The completion rates usually reported for MOOCs are straightforward: divide the number of people who complete the MOOC (e.g., 5,000) by the number who sign up (e.g., 100,000). Regardless of the fact that 5,000 people is still a huge number in the context of most courses, 5% just doesn’t look very good.
The problem with this calculation is that it doesn’t take into account learner intention. Those 100,000 people who enroll may never intend to finish in the first place. Many of them don’t even show up for the first class. Like people who sign up for a free library card, the people who enroll in MOOCs do so with a variety of intentions in mind—maybe they want to see what it’s like (taking a book off of the shelf and skimming through it), maybe they are only interested in one or two modules (photocopying a chapter or two), or maybe they just want to be reminded when the MOOC will start and plan to make their decision at that time (putting their name on the waiting list for a popular book).

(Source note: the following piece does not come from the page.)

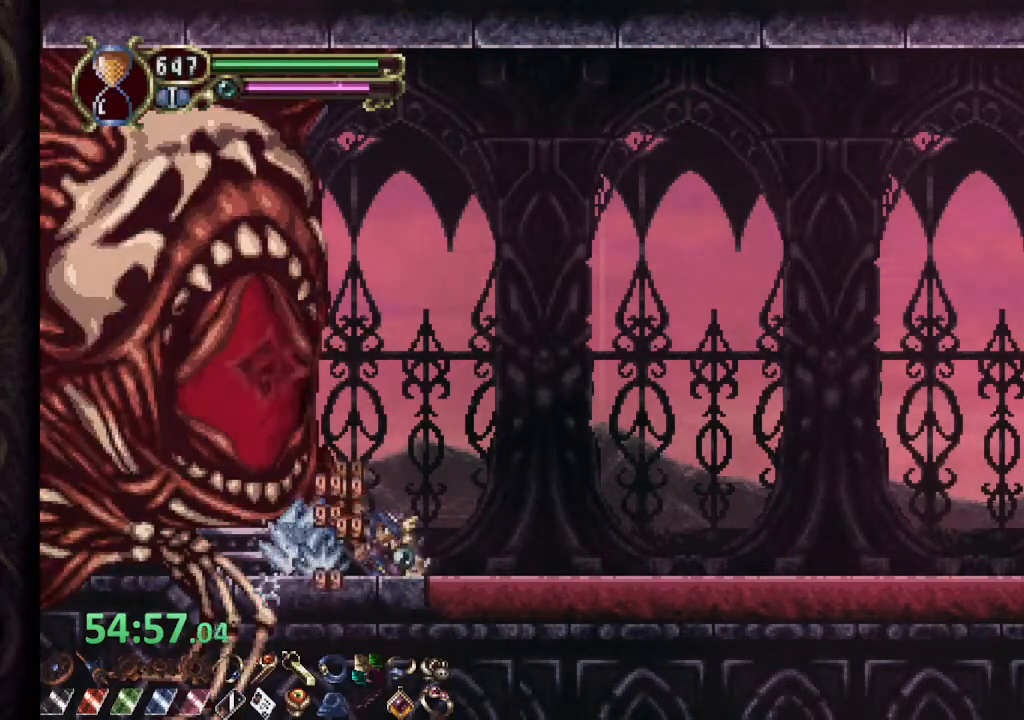
{"buttons": ["L2"], "left_stick": "down", "right_stick": "center", "events": [[83, "R2", "down"], [133, "L2", "up"], [133, "SQUARE", "down"], [183, "R2", "up"], [183, "SQUARE", "up"], [217, "SQUARE", "down"], [283, "SQUARE", "up"], [450, "L2", "down"]]}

The more informative calculation isn’t based on the number of people who enroll, but the number who enroll intending to complete the course. For a study released last month, Harvard’s Justin Reich examined exactly that, and the results look much different.
Reich surveyed students from nine HarvardX courses about their intentions to complete their MOOCs. What they found was that, depending on the course, only 40 to 78% (average: 58%) of respondents intended to complete the course at all, and of those, 9 to 36% (average: 22%) actually did. Another interesting finding was that among those who didn’t intend to complete the course, between 6% and 10% went on to earn a certificate, showing that learners’ intentions can change—in both directions. Finally, the study showed that attrition happens early in the course: if learners are engaged early, they are more likely to see it through to the end.
Admittedly, these numbers are not high, but there is still more to the story. Reich’s study looked at a range of academic courses, most of which learners probably weren’t taking to improve their job skills (for example, courses on ancient Greek heroes and the letters of Paul).
So let’s look more closely at courses that learners are taking for professional development. One way to measure this is by exploring the completion rate for people who sign up for verified certificates, which cost around $50 each and are starting to be considered as valid credentials in the workplace. In an interview at Disrupt SF 2014, Coursera co-founder Daphne Koller said that among learners who embark on the verified certificate track, the completion rate is between 80 and 90%. That looks a heck of a lot better than 5 to 10%!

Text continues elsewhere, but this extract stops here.